Sugar has been for decades demonizedO because it is strongly related to diseases as serious (and prolonged) as obesity, type 2 diabetes, various heart problems and many other conditions.
And while fame for sugar (sucrose, in essence) has declined, other options like saccharin and other sugar-free sweeteners have begun to proliferate.
Your consumption skyrocketed in the United States, the country with the highest percentage of obese people in the world, according to the OECD.
According to the results of a national survey on sweetener consumption published by the Center for Public Health Studies in Washington between 1999 and 2012, the use of sweeteners had been increased by 54% between the adult population and up to 200% among children in just 13 years.
But the impact that sugar sweeteners have on our health, and especially on weight loss, has always been a matter of doubt.
No proven benefits
The World Health Organization is preparing a new guide on unsweetened sweeteners that should be ready by the end of the year. So he hired an international team of scientists to review all the medical literature on the effects of sweeteners.

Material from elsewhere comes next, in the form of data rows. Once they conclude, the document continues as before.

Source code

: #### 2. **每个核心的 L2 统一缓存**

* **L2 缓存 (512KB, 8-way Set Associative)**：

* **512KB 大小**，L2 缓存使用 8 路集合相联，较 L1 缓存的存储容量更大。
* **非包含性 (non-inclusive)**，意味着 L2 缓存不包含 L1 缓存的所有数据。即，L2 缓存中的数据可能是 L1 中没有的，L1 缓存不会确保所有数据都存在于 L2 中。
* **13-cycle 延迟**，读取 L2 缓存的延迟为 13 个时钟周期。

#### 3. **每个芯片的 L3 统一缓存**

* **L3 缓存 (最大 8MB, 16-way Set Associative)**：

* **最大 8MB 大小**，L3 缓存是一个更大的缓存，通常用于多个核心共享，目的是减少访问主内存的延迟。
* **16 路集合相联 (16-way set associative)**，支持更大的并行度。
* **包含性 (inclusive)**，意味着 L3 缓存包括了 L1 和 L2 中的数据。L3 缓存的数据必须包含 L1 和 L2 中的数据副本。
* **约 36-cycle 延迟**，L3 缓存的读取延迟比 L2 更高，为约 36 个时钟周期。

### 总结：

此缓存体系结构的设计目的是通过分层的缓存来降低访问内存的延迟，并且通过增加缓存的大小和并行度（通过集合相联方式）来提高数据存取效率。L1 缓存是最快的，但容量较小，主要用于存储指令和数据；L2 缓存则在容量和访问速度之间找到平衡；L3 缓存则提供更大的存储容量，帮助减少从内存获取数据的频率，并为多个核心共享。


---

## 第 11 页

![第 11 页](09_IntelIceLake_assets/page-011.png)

In total, 56 investigations were reviewed and the conclusion is that there is no evidence that sweeteners are better than sugar.
"Science has shown that sugar substitutes they really do not help much and that those who consume them in the long run end up with less healthy outcomes than people who do not use them, "said Susan Swithers, a researcher at Purdue University who participated in the study.

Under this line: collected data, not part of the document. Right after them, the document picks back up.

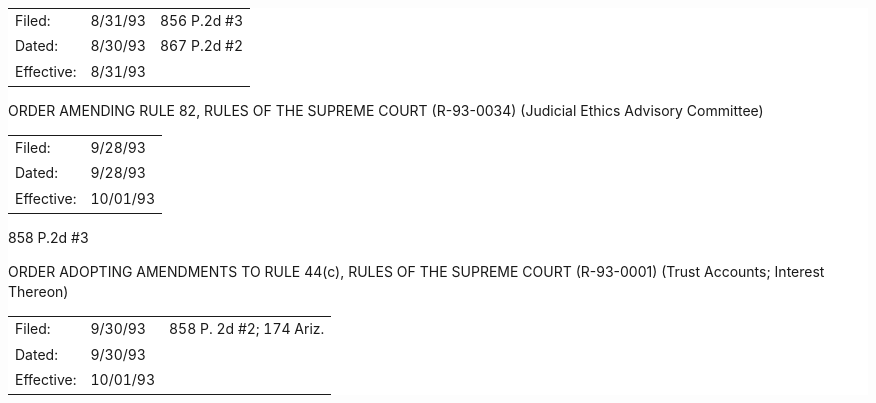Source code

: 
<table>
<tr>
<td>Filed:</td>
<td>8/31/93</td>
<td>856 P.2d #3</td>
</tr>
<tr>
<td>Dated:</td>
<td>8/30/93</td>
<td>867 P.2d #2</td>
</tr>
<tr>
<td>Effective:</td>
<td>8/31/93</td>
<td></td>
</tr>
</table>


ORDER AMENDING RULE 82, RULES OF THE SUPREME COURT (R-93-0034) (Judicial Ethics Advisory
Committee)


<table>
<tr>
<td>Filed:</td>
<td>9/28/93</td>
</tr>
<tr>
<td>Dated:</td>
<td>9/28/93</td>
</tr>
<tr>
<td>Effective:</td>
<td>10/01/93</td>
</tr>
</table>


858 P.2d #3




ORDER ADOPTING AMENDMENTS TO RULE 44(c), RULES OF THE SUPREME COURT (R-93-0001) (Trust
Accounts; Interest Thereon)


<table>
<tr>
<td>Filed:</td>
<td>9/30/93</td>
<td>858 P. 2d #2; 174 Ariz.</td>
</tr>
<tr>
<td>Dated:</td>
<td>9/30/93</td>
<td></td>
</tr>
<tr>
<td>Effective:</td>
<td>10/01/93</td>
<td></td>
</tr>
</table>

In fact, only a few of the 56 studies reviewed found that some adults who consumed sweeteners lost an average of 1.3 kg, but the scientists themselves also warn that the methodology, duration, and measurement of these experiences did not allow drawing conclusions.
In the case of children, however, they observed that in some cases they even gained body mass.
The opposite effect
Some of the studies showed that people who consumed sweeteners had an increased appetite. This is due, scientists explain, for possible imbalanceIthose in microbiotics (gut bacteria).

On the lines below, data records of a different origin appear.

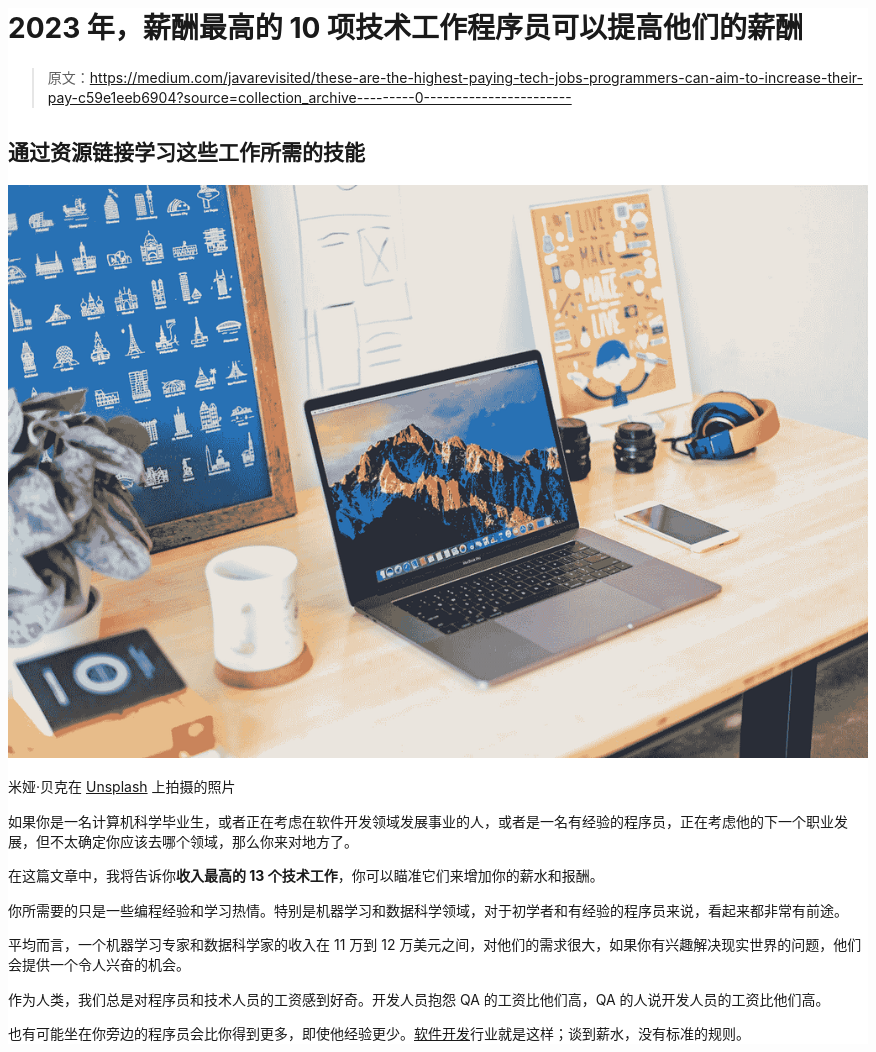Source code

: # 2023 年，薪酬最高的 10 项技术工作程序员可以提高他们的薪酬

> 原文：<https://medium.com/javarevisited/these-are-the-highest-paying-tech-jobs-programmers-can-aim-to-increase-their-pay-c59e1eeb6904?source=collection_archive---------0----------------------->

## 通过资源链接学习这些工作所需的技能

![](img/3fd7cad8ca0b7b3de694a9766635ccef.png)

米娅·贝克在 [Unsplash](https://unsplash.com?utm_source=medium&utm_medium=referral) 上拍摄的照片

如果你是一名计算机科学毕业生，或者正在考虑在软件开发领域发展事业的人，或者是一名有经验的程序员，正在考虑他的下一个职业发展，但不太确定你应该去哪个领域，那么你来对地方了。

在这篇文章中，我将告诉你**收入最高的 13 个技术工作**，你可以瞄准它们来增加你的薪水和报酬。

你所需要的只是一些编程经验和学习热情。特别是机器学习和数据科学领域，对于初学者和有经验的程序员来说，看起来都非常有前途。

平均而言，一个机器学习专家和数据科学家的收入在 11 万到 12 万美元之间，对他们的需求很大，如果你有兴趣解决现实世界的问题，他们会提供一个令人兴奋的机会。

作为人类，我们总是对程序员和技术人员的工资感到好奇。开发人员抱怨 QA 的工资比他们高，QA 的人说开发人员的工资比他们高。

也有可能坐在你旁边的程序员会比你得到更多，即使他经验更少。[软件开发](https://dev.to/javinpaul/10-things-every-software-developer-should-know-39pe)行业就是这样；谈到薪水，没有标准的规则。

This means that sweeteners can grow less healthy species of bacteria in our digestive system, we do not regulate well the relationship between appetite and satiety. You can also accustom our body to demand sweet tastes.
Another reason why sweeteners can result in weight gain, they point out, is because people who take sweeteners believe they can abuse other foods because they are already making an effort to eliminate sugar from their diet.
Researchers say more studies and analysis should be done on the effects of sweeteners and remember that the best substitutes for sugar are water and non-sugary meals.
The International Sweeteners Association highlighted the part of the study that reflects weight loss in some adults and criticized that the review commissioned by the WHO did not include some research on the relationship between soft drink consumption and weight loss in young people.